И он думает. Снова вспоминает Кена – их встречи, когда он пытался с ним «подружиться». Прогулки, разговоры, жесты, взгляды и прикосновения. Он задумывается о том, какими бы те были, если бы не черные метки, исковеркавшие их жизни. Это становится новой «идеей-фикс», но Шульдих и не торопится бороться с этим искушением. Представляя, каким бы Кен мог быть, не случись ничего из того, что произошло, он невольно заходится и слюной, и мысленными слезами. Да, ничего уже не исправить, но Шульдих просто немыслимо, невыразимо скучает по той пусть даже неловкой, вымученной или сдержанной улыбке Кена, когда они еще не знали, кем друг другу приходятся. По улыбке, по темным глазам, по крепким пальцам и жилистому телу. Он скучает до судорог, до бессонных ночей, до зубов, стискивающих наволочку, когда его раз за разом накрывает коротким, но бурным оргазмом.

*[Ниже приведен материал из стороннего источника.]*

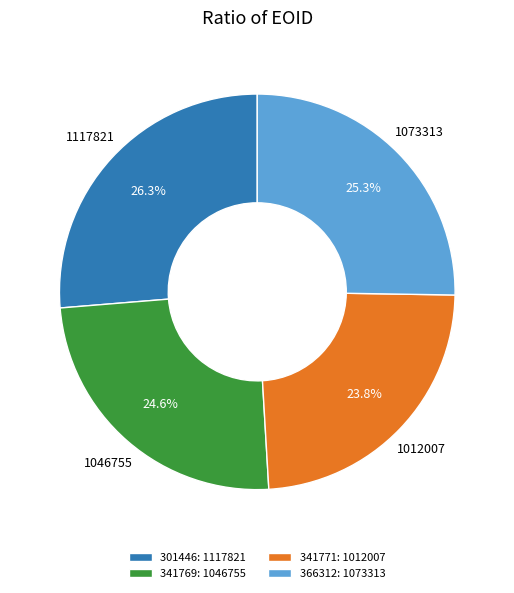

What percentage is NOT represented by 366312?

74.7%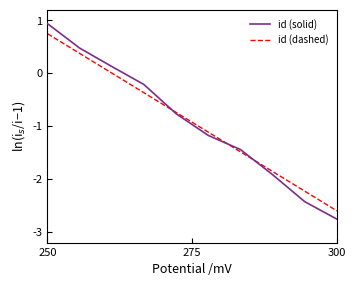

List the series in order of their peak value, lowest first.

id (dashed), id (solid)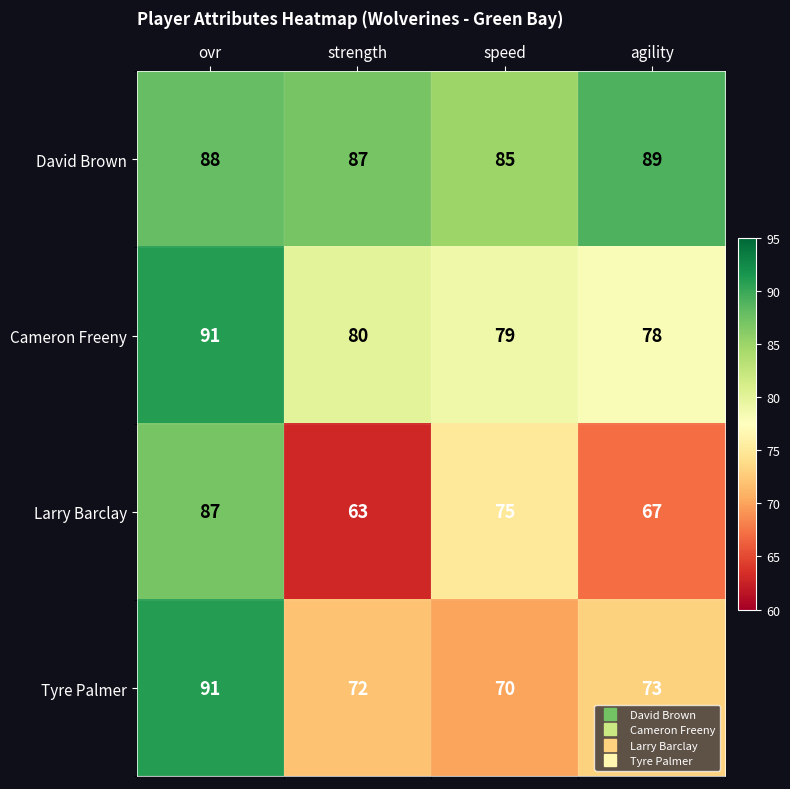

What is the approximate value of Larry Barclay at speed, to the nearest 5?

75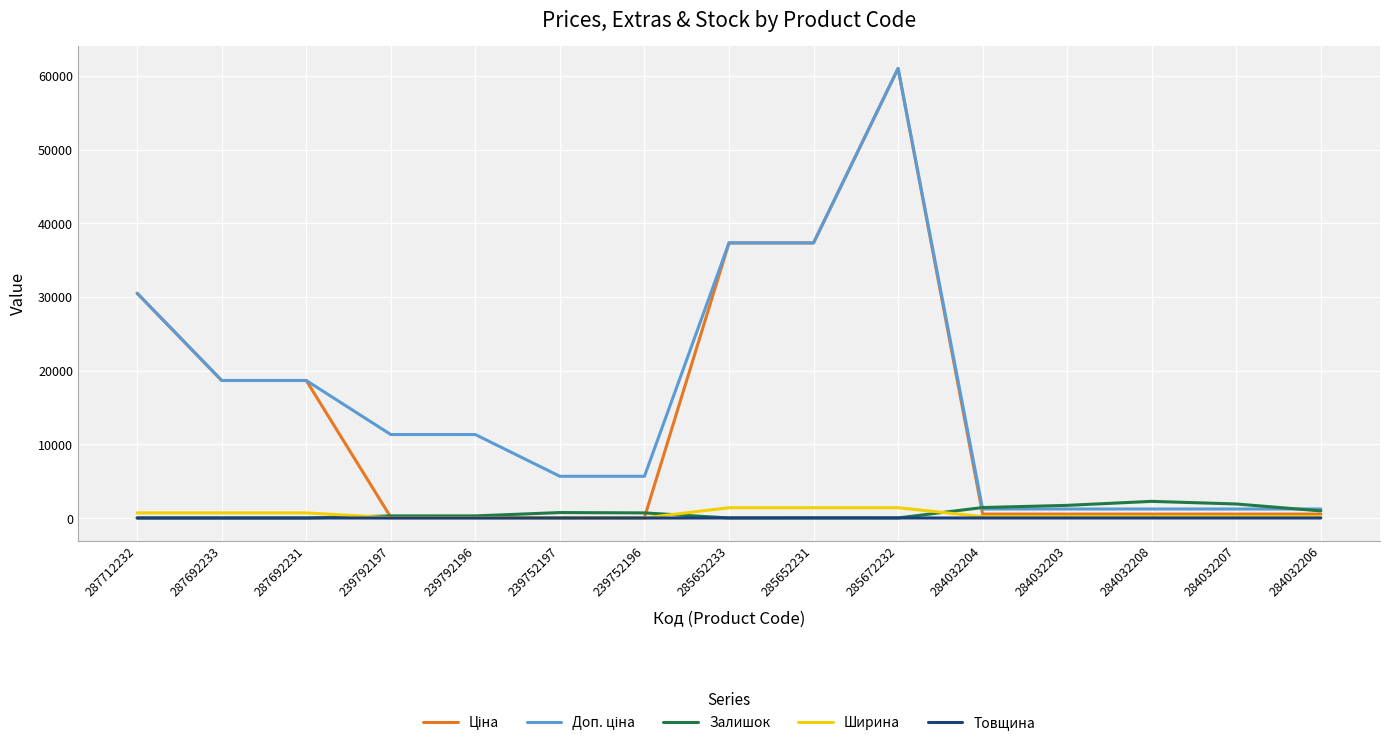

What is the greatest value displayed?

61024.7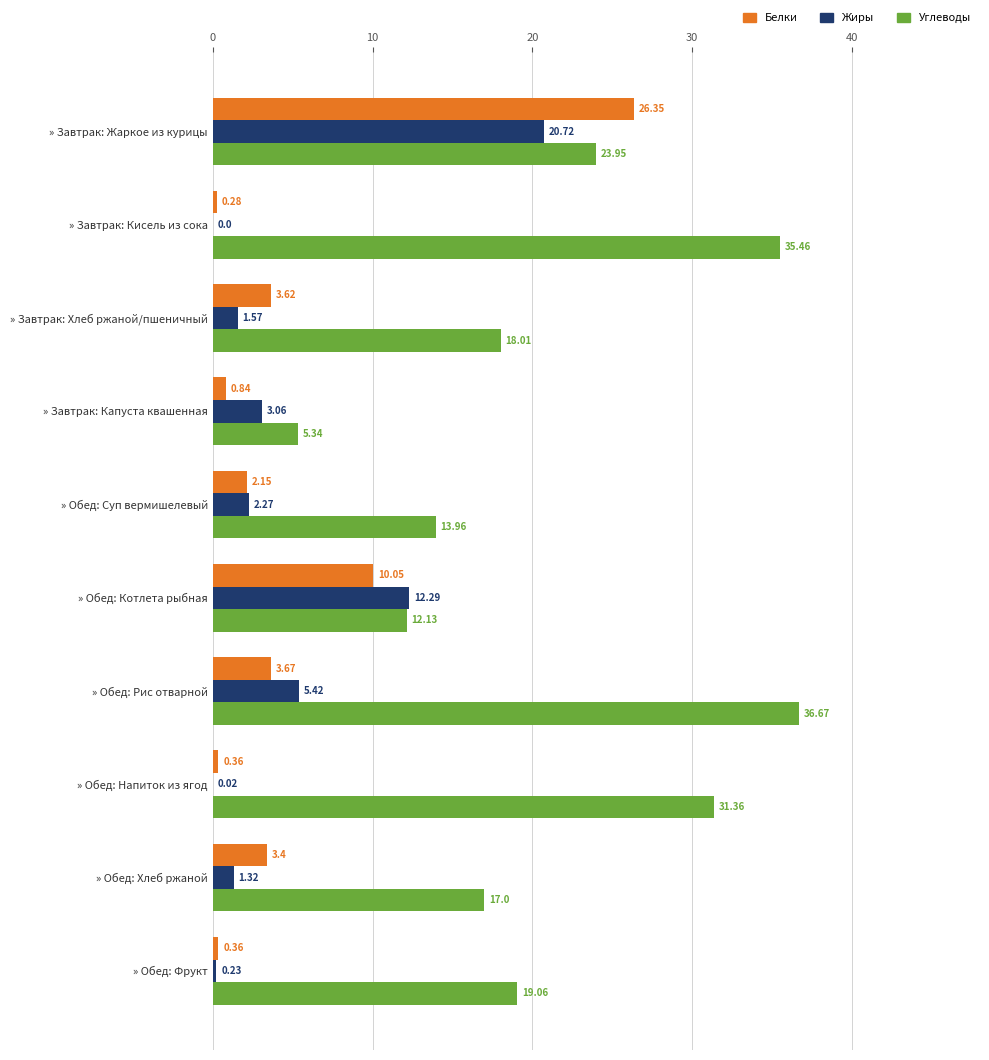

Where is Углеводы nearest to the value 21?

» Обед: Фрукт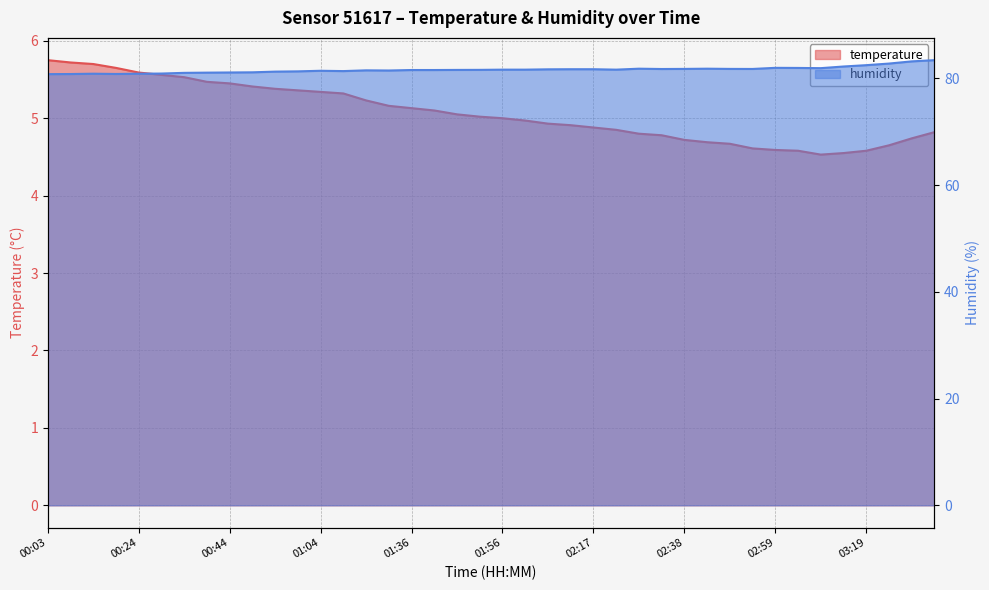

What position from the left is 01:09?

14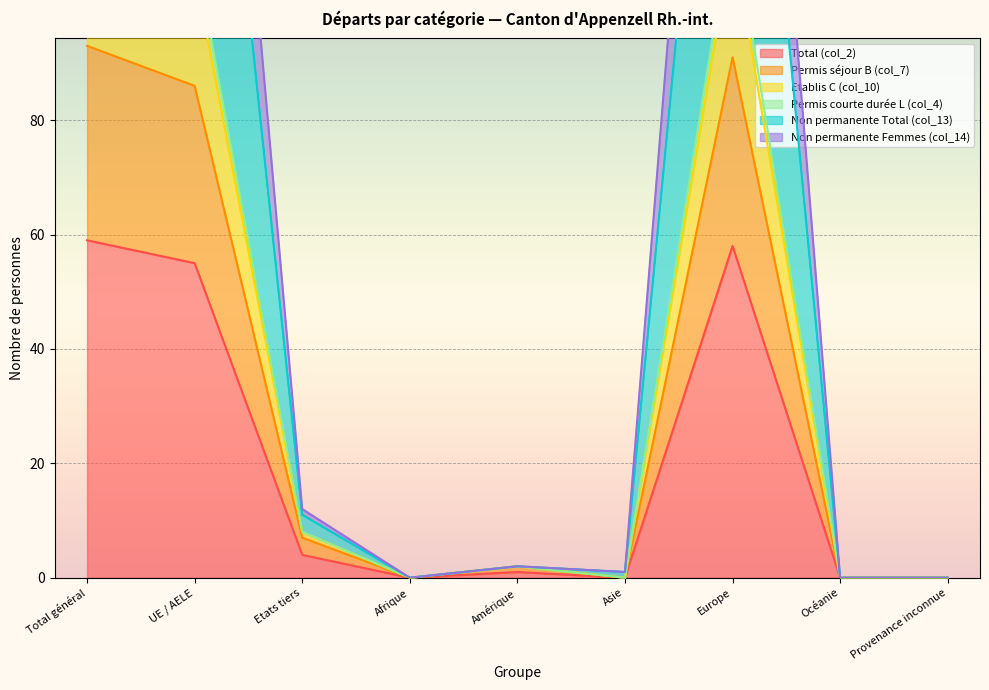

Which series has the largest total across all categories?

Etablis C (col_10)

Теперь он знает, чего хочет, так хорошо, как никогда. Теперь он полностью уверен в том, что должен сделать и сделает. Он хочет Кена – навсегда, безраздельно, каждую свободную минуту, и он добьется своего любыми способами. Хоть грубостью, хоть мольбами на коленях, хоть собственным вырванным из груди сердцем.
***
Холода подмораживают не только улицы, но как будто и его самого покрывают инеем. Чувства и эмоции теряют остроту, интенсивность, «градус», останавливаясь где-то на ноле. Ледяным ветром из головы выносит ненужные мысли, и в сознании остаются только белоснежно-чистые сплин и отрешенность. Он чувствует опустошение на грани полного обезличивания. Но то, что это – новый виток его застаревшей депрессии, Кен понимает слишком поздно – он не успевает предпринять какие-либо меры. Его не может отвлечь ни завал на работе – ажиотаж в связи с переменой погоды, ни Фарфарелло с Кудо и их персональным филиалом ада, ни Наги, что зачастую отрешен, молчалив и спокоен гораздо сильнее Кена. Он как будто впадает в зимнюю спячку, разбудить от которой сможет только что-то экстраординарное. Например, и это естественно, Шульдих.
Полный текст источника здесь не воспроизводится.